Nós colocamos como base da justiça económica o princípio seguinte:

A terra só deve pertencer a quem a cultiva com os seus braços – e como todo o trabalho humano só é produtivo na medida em que é associado – nós reivindicamos a terra às communas ou associações rurais; assim como o capital e outros instrumentos de trabalho às associações industriais, baseadas tanto umas como as outras na mais completa liberdade e na perfeita igualdade económica e política dos trabalhadores.

III. Toda a ORGANIZAÇÃO POLÍTICA no futuro não deverá ser senão uma livre federação de livres associações tanto agrículas como industriais.

Por conseguinte, em nome mesmo da emancipação política e social das massas populares, queremos a destruição, ou se se preferir, a liquidação do Estado – a sua extirpação radical com todas as suas instituições eclesiásticas, políticas e civis, universitárias, jurídicas e financeiras, militares e burocráticas.

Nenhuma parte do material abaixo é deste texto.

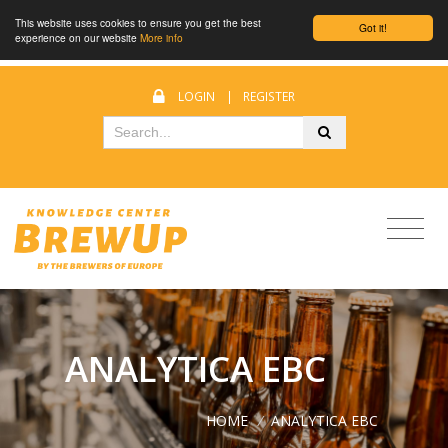
This website uses cookies to ensure you get the best
Got it!
experience on our website
More info
LOGIN
|
REGISTER
ANALYTICA EBC
HOME
/
ANALYTICA EBC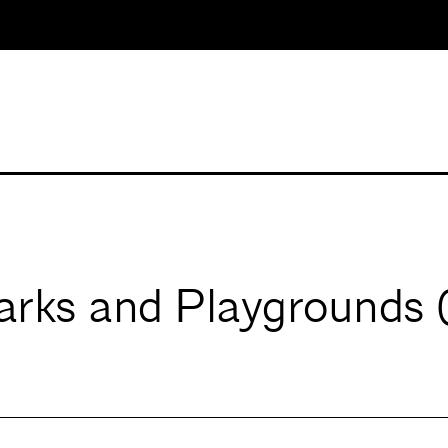
rks and Playgrounds 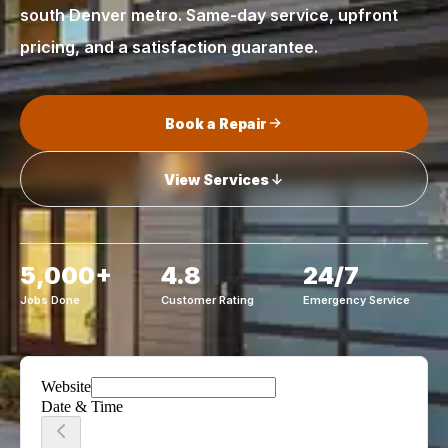
south Denver metro. Same-day service, upfront
pricing, and a satisfaction guarantee.
Book a Repair
View Services
5,000+
4.8
24/7
Jobs Done
Customer Rating
Emergency Service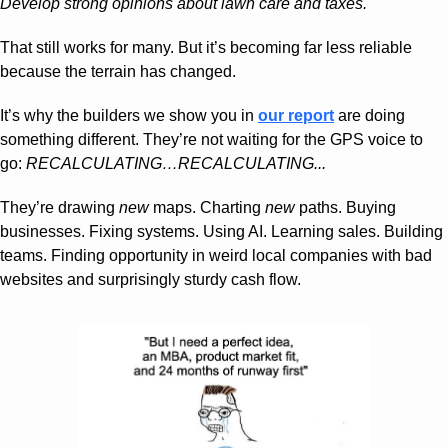
Develop strong opinions about lawn care and taxes.
That still works for many. But it’s becoming far less reliable 
because the terrain has changed.
It’s why the builders we show you in 
our report
 are doing 
something different. They’re not waiting for the GPS voice to 
go: 
RECALCULATING…RECALCULATING...
They’re drawing 
new
 maps. Charting 
new
 paths. Buying 
businesses. Fixing systems. Using AI. Learning sales. Building 
teams. Finding opportunity in weird local companies with bad 
websites and surprisingly sturdy cash flow.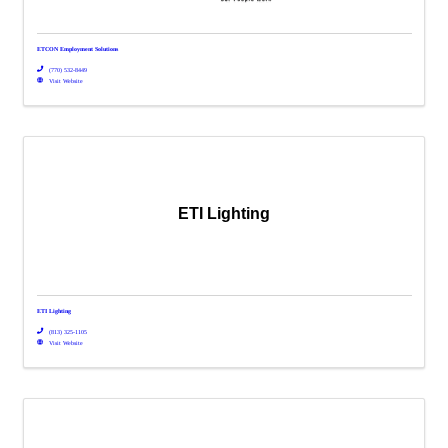
ETCON Employment Solutions
(770) 532-8449
Visit Website
ETI Lighting
ETI Lighting
(813) 325-1105
Visit Website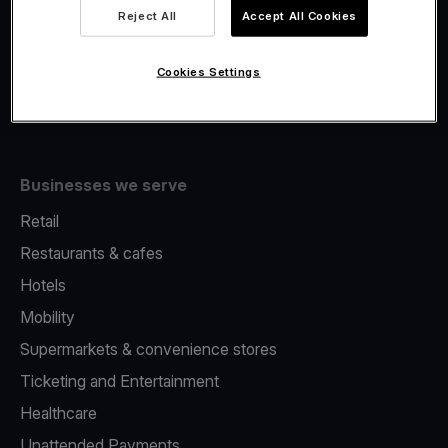
Viva.com Account
Reject All
Accept All Cookies
Fiscalisation
Issuing
Cookies Settings
Tap to pay on Phone
Businesses we serve
Retail
Restaurants & cafes
Hotels
Mobility
Supermarkets & convenience stores
Ticketing and Entertainment
Healthcare
Unattended Payments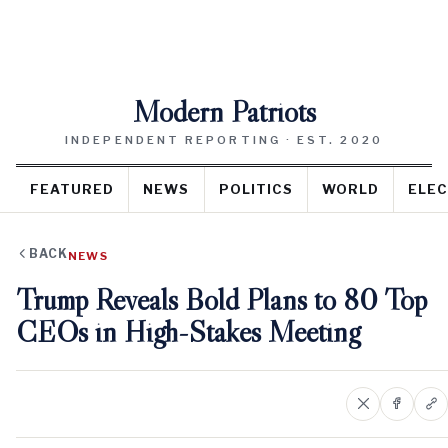
Modern Patriots
INDEPENDENT REPORTING · EST. 2020
FEATURED
NEWS
POLITICS
WORLD
ELEC
BACK
NEWS
Trump Reveals Bold Plans to 80 Top
CEOs in High-Stakes Meeting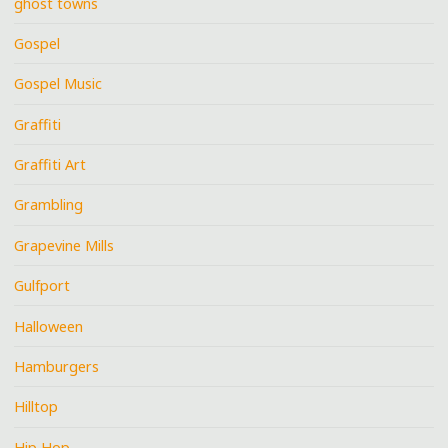
ghost towns
Gospel
Gospel Music
Graffiti
Graffiti Art
Grambling
Grapevine Mills
Gulfport
Halloween
Hamburgers
Hilltop
Hip Hop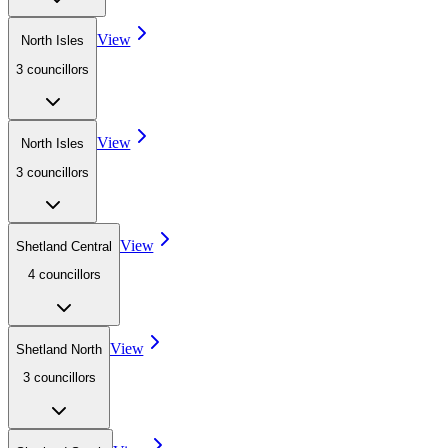
View
North Isles
3
councillor
s
View
North Isles
3
councillor
s
View
Shetland Central
4
councillor
s
View
Shetland North
3
councillor
s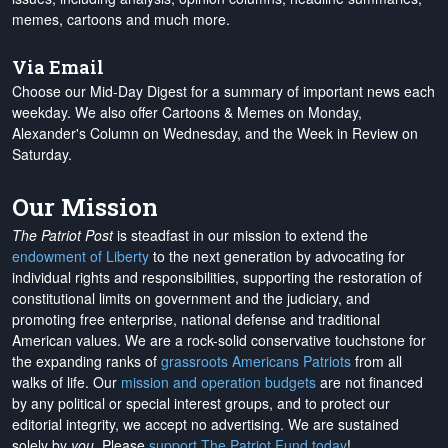
memes, cartoons and much more.
Via Email
Choose our Mid-Day Digest for a summary of important news each
weekday. We also offer Cartoons & Memes on Monday,
Alexander's Column on Wednesday, and the Week in Review on
Saturday.
Our Mission
The Patriot Post
is steadfast in our mission to extend the
endowment of Liberty
to the next generation by advocating for
individual rights and responsibilities, supporting the restoration of
constitutional limits on government and the judiciary, and
promoting free enterprise, national defense and traditional
American values. We are a rock-solid conservative touchstone for
the expanding ranks of
grassroots Americans Patriots
from all
walks of life. Our
mission and operation budgets
are
not financed
by any political or special interest groups, and to protect our
editorial integrity, we
accept no advertising
. We are sustained
solely by
you
. Please
support The Patriot Fund today
!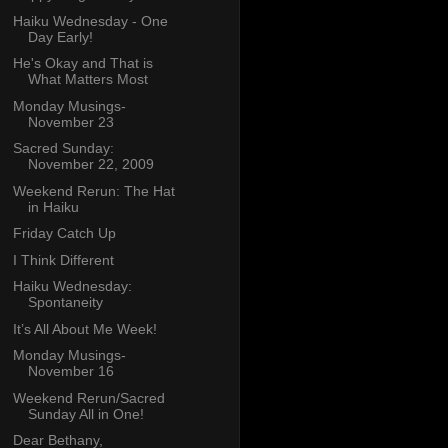
Haiku Wednesday - One
Day Early!
He's Okay and That is
What Matters Most
Monday Musings-
November 23
Sacred Sunday:
November 22, 2009
Weekend Rerun: The Hat
in Haiku
Friday Catch Up
I Think Different
Haiku Wednesday:
Spontaneity
It’s All About Me Week!
Monday Musings-
November 16
Weekend Rerun/Sacred
Sunday All in One!
Dear Bethany,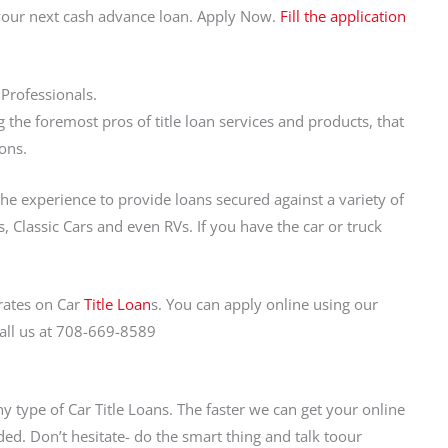
 your next cash advance loan. Apply Now.
Fill the application
 Professionals.
the foremost pros of title loan services and products, that
ons.
the experience to provide loans secured against a variety of
, Classic Cars and even RVs. If you have the car or truck
rates on Car
Title Loan
s. You can apply online using our
call us at 708-669-8589
y type of Car Title Loans. The faster we can get your online
ed. Don’t hesitate- do the smart thing and talk toour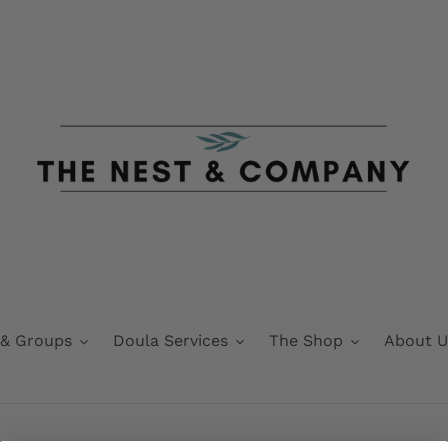
 & Groups
Doula Services
The Shop
About U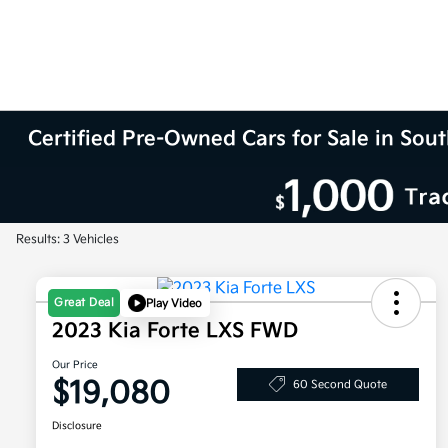
Certified Pre-Owned Cars for Sale in So
Results: 3 Vehicles
Great Deal
Play Video
2023 Kia Forte LXS FWD
Our Price
$19,080
60 Second Quote
Disclosure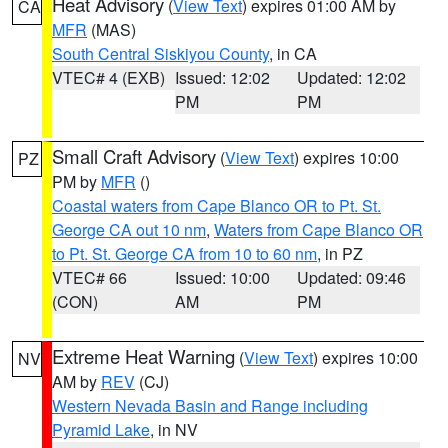
Heat Advisory
(
View Text
) expires 01:00 AM by
CA
MFR
(MAS)
South Central Siskiyou County
, in CA
VTEC# 4 (EXB)
Issued: 12:02
Updated: 12:02
PM
PM
Small Craft Advisory
(
View Text
) expires 10:00
PZ
PM by
MFR
()
Coastal waters from Cape Blanco OR to Pt. St.
George CA out 10 nm
,
Waters from Cape Blanco OR
to Pt. St. George CA from 10 to 60 nm
, in PZ
VTEC# 66
Issued: 10:00
Updated: 09:46
(CON)
AM
PM
Extreme Heat Warning
(
View Text
) expires 10:00
NV
AM by
REV
(CJ)
Western Nevada Basin and Range including
Pyramid Lake
, in NV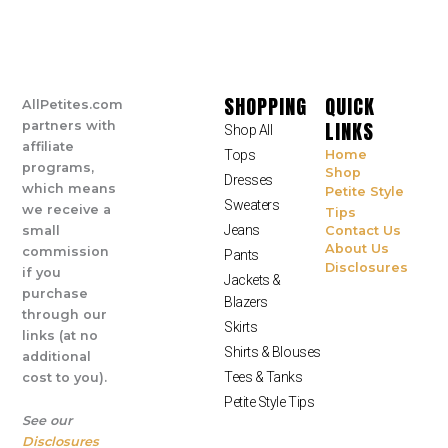
SHOPPING
QUICK
AllPetites.com
LINKS
partners with
Shop All
affiliate
Tops
Home
programs,
Shop
Dresses
which means
Petite Style
Sweaters
we receive a
Tips
Jeans
small
Contact Us
About Us
commission
Pants
Disclosures
if you
Jackets &
purchase
Blazers
through our
Skirts
links (at no
Shirts & Blouses
additional
Tees & Tanks
cost to you).
Petite Style Tips
See our
Disclosures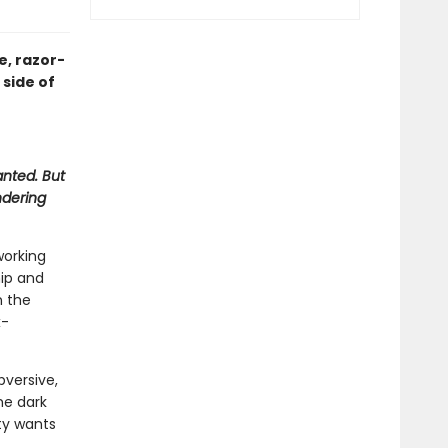
e, razor-
 side of
anted. But
ndering
working
hip and
n the
x-
bversive,
he dark
ty wants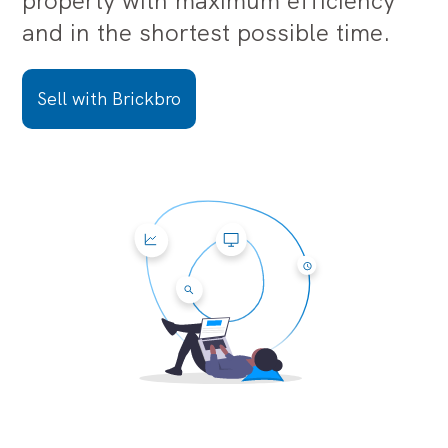
property with maximum efficiency
and in the shortest possible time.
Sell with Brickbro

Queremos uma absoluta liberdade para todos os povos, russos e não russos, hoje esmagados pelo império de todas as Rússias; com o direito absoluto para cada povo de dispor de si próprio, e de se governar conforme os seus próprios instintos, segundo as suas necessidades e a sua vontade; a fim de que, federalizando-se de baixo para cima, os que entre eles quiserem tornar-se membros do povo russo, possam com ele criar uma sociedade verdadeiramente livre, unida federativamente com outras sociedades semelhantes, e que, tomando por base os mesmos princípios, se organizarão livremente na Europa e no mundo inteiro.